Este avance no solo supone un logro médico para el centro de Badalona, sino que rompe una "sequía" terapéutica que persistía desde 1996, año en que se autorizó el último fármaco relevante para la ELA en la Unión Europea. La llegada de esta nueva terapia abre una ventana de oportunidad para mejorar la supervivencia y, sobre todo, la calidad de vida de quienes padecen esta condición.
Tofersen: Medicina de precisión para el gen SOD1
El protagonista de este hito es un paciente de 44 años que presenta una mutación en el gen SOD1. Aunque esta variante genética apenas representa el 2% de los casos totales de ELA, es la segunda causa más común entre los pacientes con la variante hereditaria de la patología.

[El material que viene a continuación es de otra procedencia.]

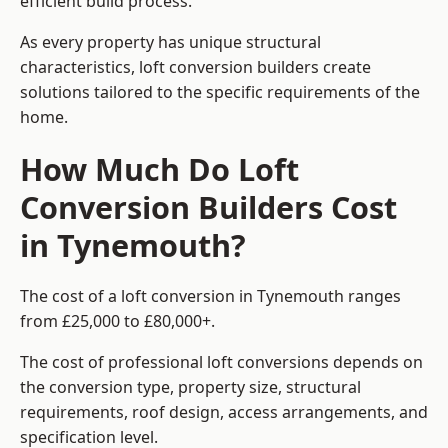
efficient build process.
As every property has unique structural
characteristics, loft conversion builders create
solutions tailored to the specific requirements of the
home.
How Much Do Loft
Conversion Builders Cost
in Tynemouth?
The cost of a loft conversion in Tynemouth ranges
from £25,000 to £80,000+.
The cost of professional loft conversions depends on
the conversion type, property size, structural
requirements, roof design, access arrangements, and
specification level.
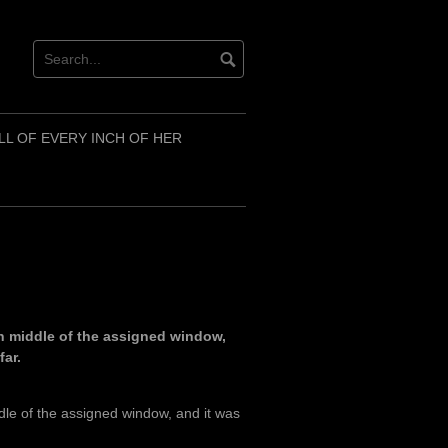
LL OF EVERY INCH OF HER
h middle of the assigned window,
far.
dle of the assigned window, and it was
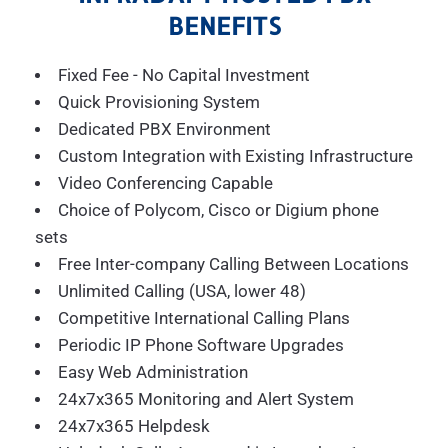
BENEFITS
Fixed Fee - No Capital Investment
Quick Provisioning System
Dedicated PBX Environment
Custom Integration with Existing Infrastructure
Video Conferencing Capable
Choice of Polycom, Cisco or Digium phone
sets
Free Inter-company Calling Between Locations
Unlimited Calling (USA, lower 48)
Competitive International Calling Plans
Periodic IP Phone Software Upgrades
Easy Web Administration
24x7x365 Monitoring and Alert System
24x7x365 Helpdesk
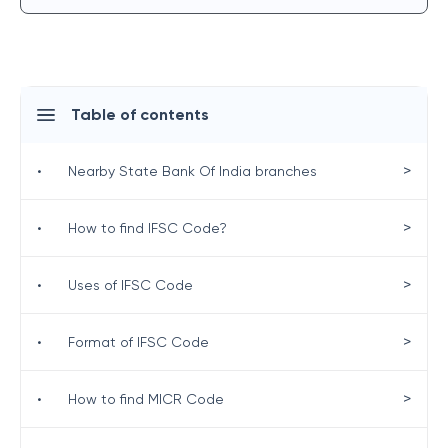
Table of contents
>
•
Nearby State Bank Of India branches
>
•
How to find IFSC Code?
>
•
Uses of IFSC Code
>
•
Format of IFSC Code
>
•
How to find MICR Code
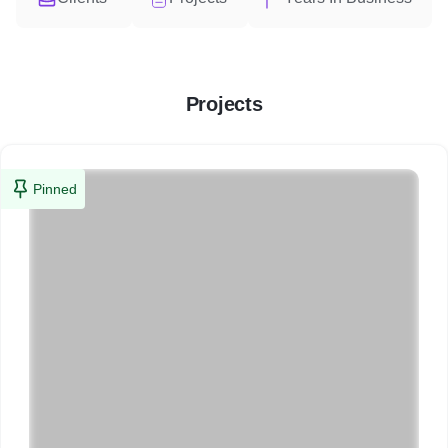
Projects
Pinned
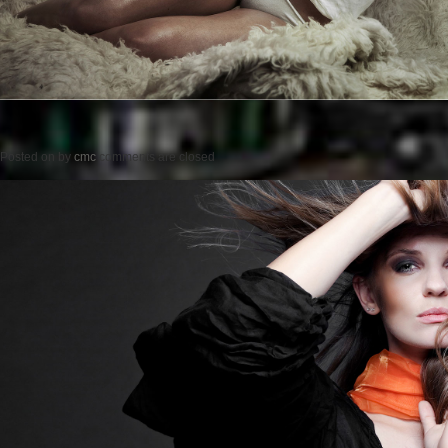
Posted on
by
cmc
comments are closed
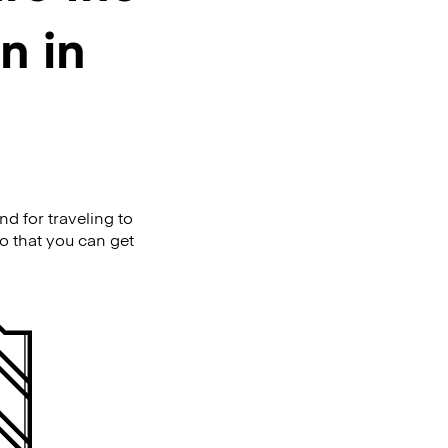
n in
d for traveling to
so that you can get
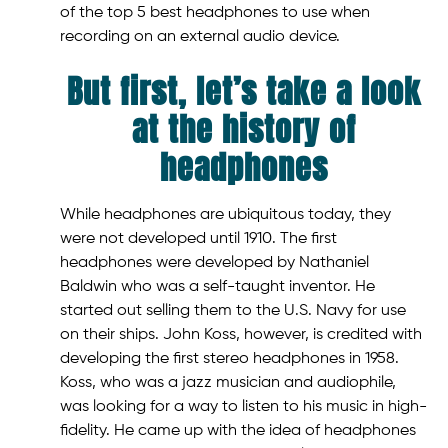
of the top 5 best headphones to use when
recording on an external audio device.
But first, let’s take a look
at the history of
headphones
While headphones are ubiquitous today, they
were not developed until 1910. The first
headphones were developed by Nathaniel
Baldwin who was a self-taught inventor. He
started out selling them to the U.S. Navy for use
on their ships. John Koss, however, is credited with
developing the first stereo headphones in 1958.
Koss, who was a jazz musician and audiophile,
was looking for a way to listen to his music in high-
fidelity. He came up with the idea of headphones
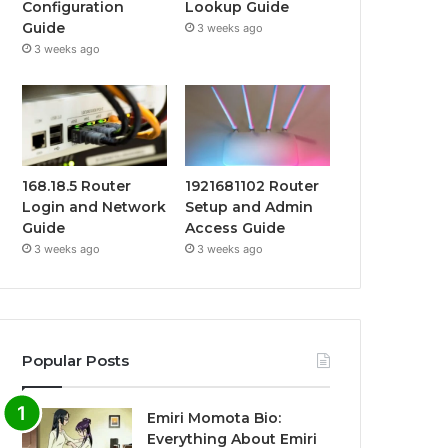
Configuration
Lookup Guide
Guide
3 weeks ago
3 weeks ago
168.18.5 Router
1921681102 Router
Login and Network
Setup and Admin
Guide
Access Guide
3 weeks ago
3 weeks ago
Popular Posts
Emiri Momota Bio:
Everything About Emiri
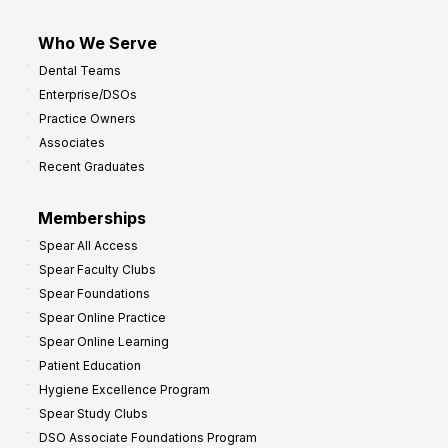
Who We Serve
Dental Teams
Enterprise/DSOs
Practice Owners
Associates
Recent Graduates
Memberships
Spear All Access
Spear Faculty Clubs
Spear Foundations
Spear Online Practice
Spear Online Learning
Patient Education
Hygiene Excellence Program
Spear Study Clubs
DSO Associate Foundations Program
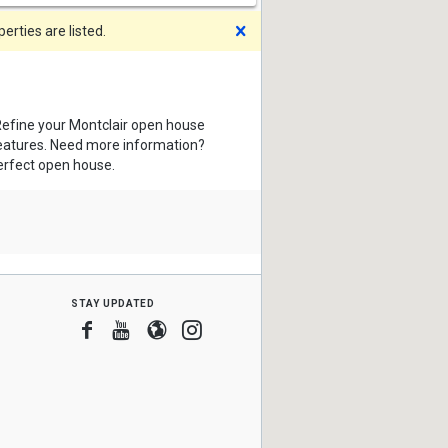
Dismiss
rties are listed.
Refine your Montclair open house
features. Need more information?
perfect open house.
stay updated
Facebook
Youtube
Blogger
Instagram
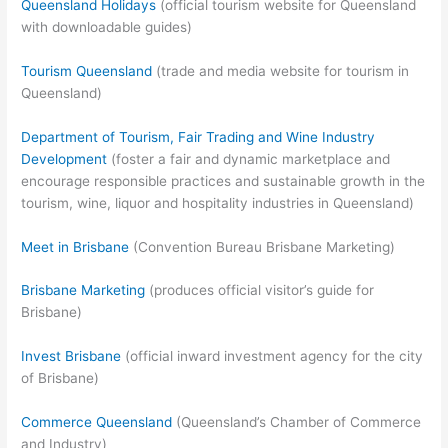
Queensland Holidays
(official tourism website for Queensland
with downloadable guides)
Tourism Queensland
(trade and media website for tourism in
Queensland)
Department of Tourism, Fair Trading and Wine Industry
Development
(foster a fair and dynamic marketplace and
encourage responsible practices and sustainable growth in the
tourism, wine, liquor and hospitality industries in Queensland)
Meet in Brisbane
(Convention Bureau Brisbane Marketing)
Brisbane Marketing
(produces official visitor’s guide for
Brisbane)
Invest Brisbane
(official inward investment agency for the city
of Brisbane)
Commerce Queensland
(Queensland’s Chamber of Commerce
and Industry)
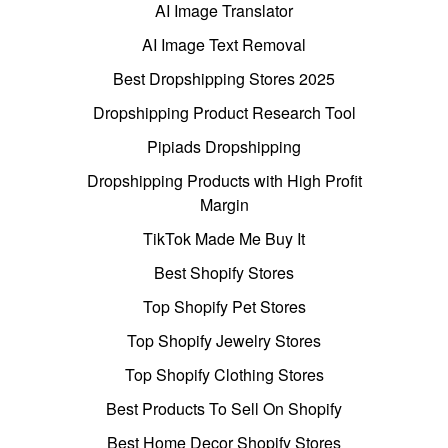
AI Image Translator
AI Image Text Removal
Best Dropshipping Stores 2025
Dropshipping Product Research Tool
Pipiads Dropshipping
Dropshipping Products with High Profit
Margin
TikTok Made Me Buy It
Best Shopify Stores
Top Shopify Pet Stores
Top Shopify Jewelry Stores
Top Shopify Clothing Stores
Best Products To Sell On Shopify
Best Home Decor Shopify Stores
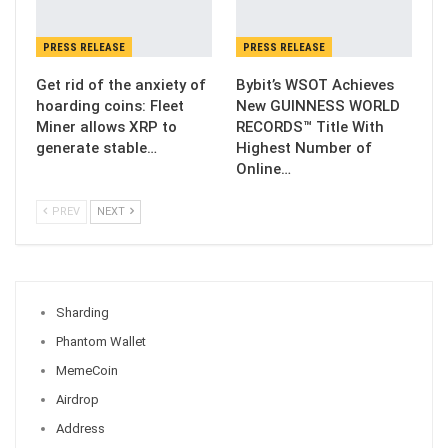
PRESS RELEASE
PRESS RELEASE
Get rid of the anxiety of
Bybit’s WSOT Achieves
hoarding coins: Fleet
New GUINNESS WORLD
Miner allows XRP to
RECORDS™ Title With
generate stable…
Highest Number of
Online…
PREV
NEXT
Sharding
Phantom Wallet
MemeCoin
Airdrop
Address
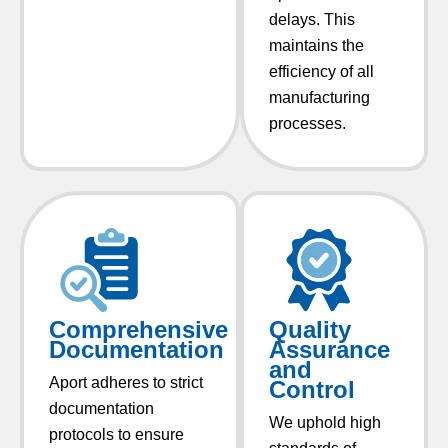
delays. This
maintains the
efficiency of all
manufacturing
processes.
Comprehensive
Quality
Documentation
Assurance
and
Aport adheres to strict
Control
documentation
We uphold high
protocols to ensure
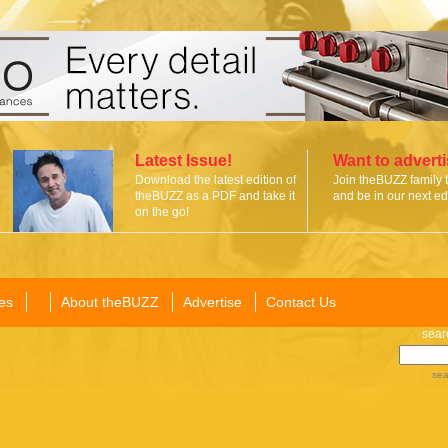
Latest Issue!
Want to advert
Download the latest edition of
Join theBUZZ family 
theBUZZ as a PDF and take it
and be in our next edi
on the go!
es
About theBUZZ
Advertise
Contact Us
sear
sea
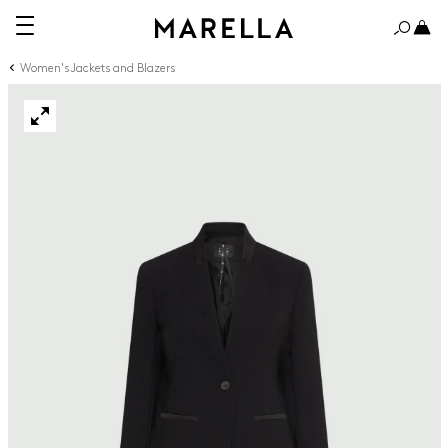
Women's Jackets and Blazers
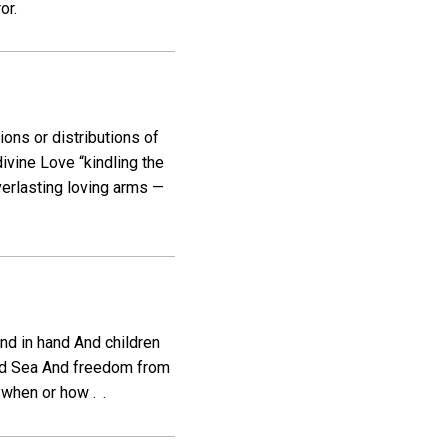
or.
ions or distributions of
vine Love “kindling the
verlasting loving arms —
nd in hand And children
Red Sea And freedom from
when or how . .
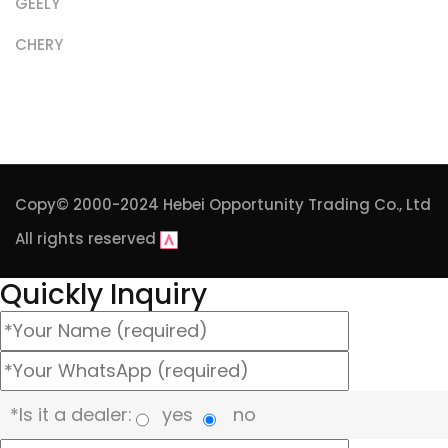
GEELY
CHERY
Copy© 2000-2024
Hebei Opportunity Trading Co., Ltd
All rights reserved
Quickly Inquiry
*Is it a dealer:
yes
no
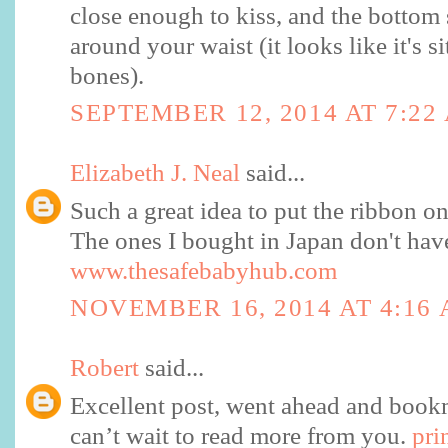
close enough to kiss, and the bottom
around your waist (it looks like it's s
bones).
SEPTEMBER 12, 2014 AT 7:22
Elizabeth J. Neal
said...
Such a great idea to put the ribbon on 
The ones I bought in Japan don't have 
www.thesafebabyhub.com
NOVEMBER 16, 2014 AT 4:16
Robert
said...
Excellent post, went ahead and bookm
can’t wait to read more from you.
pri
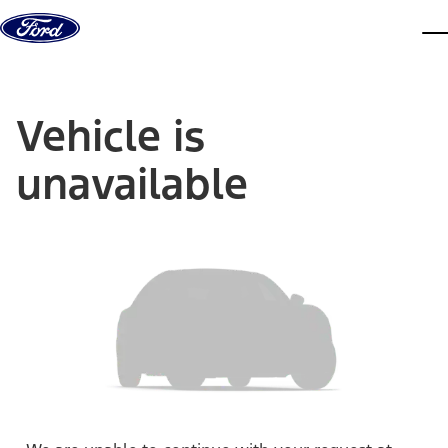
Skip to content
dis
Vehicle is
unavailable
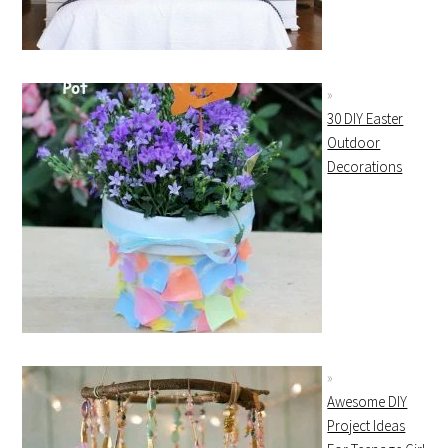
30 DIY Easter
Outdoor
Decorations
Awesome DIY
Project Ideas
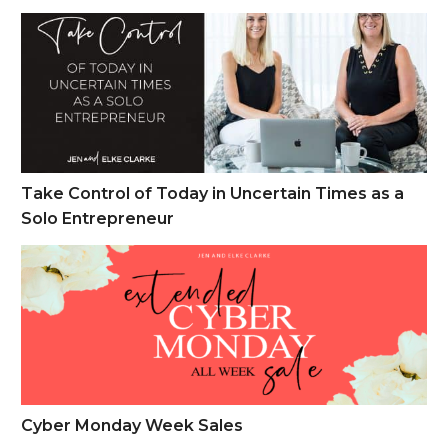
Take Control of Today in Uncertain Times as a Solo Entrepren
Take Control of Today in Uncertain Times as a
Solo Entrepreneur
Cyber Monday Week Sales
Cyber Monday Week Sales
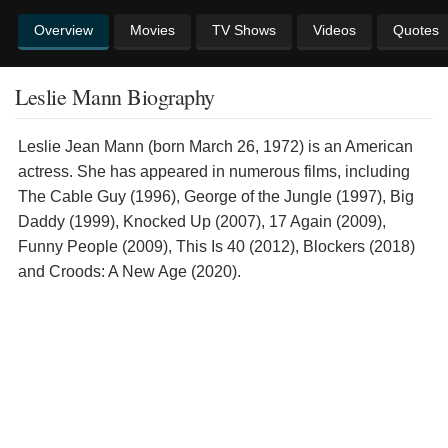
Overview
Movies
TV Shows
Videos
Quotes
Leslie Mann Biography
Leslie Jean Mann (born March 26, 1972) is an American
actress. She has appeared in numerous films, including
The Cable Guy (1996), George of the Jungle (1997), Big
Daddy (1999), Knocked Up (2007), 17 Again (2009),
Funny People (2009), This Is 40 (2012), Blockers (2018)
and Croods: A New Age (2020).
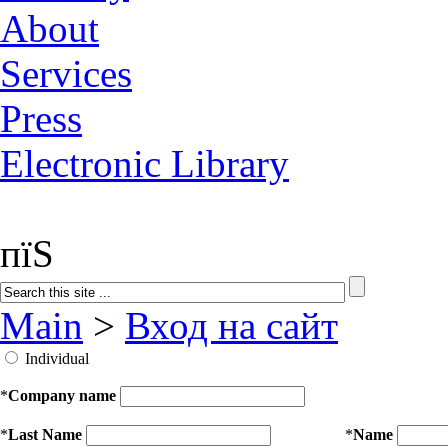
About
Services
Press
Electronic Library
пїЅ
Main
>
Вход на сайт
Individual
*
Company name
*
Last Name
*
Name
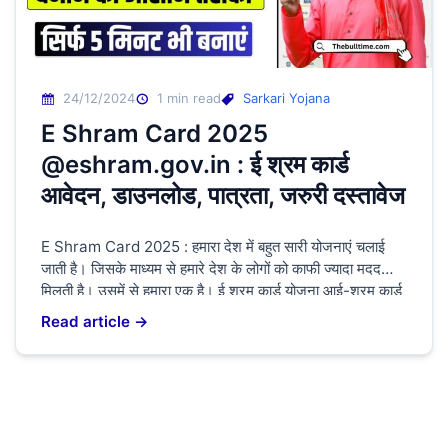
24/12/2024
1 min read
Sarkari Yojana
E Shram Card 2025
@eshram.gov.in : ई श्रम कार्ड
आवेदन, डाउनलोड, पात्रता, जरुरी दस्तावेज
E Shram Card 2025 : हमारा देश में बहुत सारी योजनाएं चलाई
जाती है। जिसके माध्यम से हमारे देश के लोगों को काफी ज्यादा मदद
मिलती है। उसमें से हमारा एक है। ई श्रम कार्ड योजना आई-श्रम कार्ड
योजना के माध्यम से श्रमिक लोगों के खाते में ₹1000 हर महीने उनके
Read article →
खाते में भेजी जाती […]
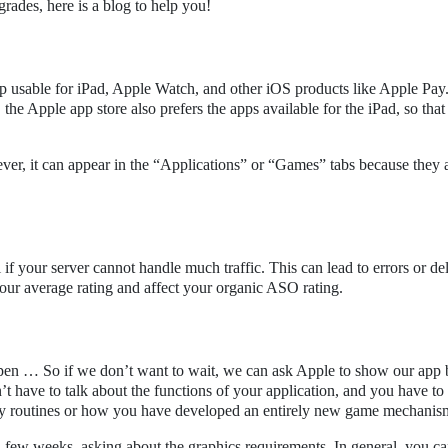
rades, here is a blog to help you!
p usable for iPad, Apple Watch, and other iOS products like Apple Pay
the Apple app store also prefers the apps available for the iPad, so that
ever, it can appear in the “Applications” or “Games” tabs because they 
if your server cannot handle much traffic. This can lead to errors or de
our average rating and affect your organic ASO rating.
en … So if we don’t want to wait, we can ask Apple to show our app b
n’t have to talk about the functions of your application, and you have to
ily routines or how you have developed an entirely new game mechanis
 a few weeks, asking about the graphics requirements. In general, you c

El medicamento utilizado, denominado Tofersen, actúa mediante un mecanismo de precisión que ataca directamente el origen del daño neuronal en estos pacientes. A diferencia de los tratamientos paliativos convencionales, los ensayos clínicos internacionales han arrojado datos optimistas sobre su efectividad:
- Ralentización funcional: El fármaco logra frenar el deterioro de las capacidades motoras del paciente.
- Preservación vital: Ayuda a mantener la fuerza muscular y, fundamentalmente, la capacidad respiratoria, factor crítico en la evolución de la ELA.
- Mejoría clínica: Los estudios indican que el 25% de los pacientes tratados muestran mejoras precoces en sus escalas de funcionalidad.
Un cambio de etapa en la neurología
La comunidad científica recibe esta noticia con cautela pero con un optimismo renovado. Míriam Almendrote, especialista de la Unidad de Experticia Clínica de enfermedades minoritarias neuromusculares del Germans Trias, es clara sobre el alcance de este avance:
«Representa un avance esperanzador que abre la puerta a una nueva etapa en el tratamiento de esta patología».Sin embargo, la doctora Almendrote puntualiza un aspecto fundamental para gestionar las expectativas de las familias: aunque el fármaco tiene la capacidad de modificar la evolución natural de la enfermedad y ofrecer un pronóstico diferente en este subgrupo, "no es una cura".
Complejidad técnica y coordinación hospitalaria
La administración del Tofersen no es un procedimiento sencillo. Al tratarse de una terapia que debe alcanzar el sistema nervioso central, se realiza mediante punción lumbar. El protocolo clínico establece una fase inicial de "dosis de carga" (tres inyecciones cada 15 días) seguida de una fase de mantenimiento con aplicaciones mensuales de carácter permanente.
Este proceso requiere una logística milimétrica y la intervención de un equipo multidisciplinar. El Servicio de Neurología del Germans Trias ha liderado la implementación en colaboración con las áreas de Anestesiología y Reanimación, Farmacia Hospitalaria y el personal del Hospital de Día Polivalente. Esta estructura garantiza que la administración del fármaco se realice bajo los más estrictos estándares de seguridad y control clínico.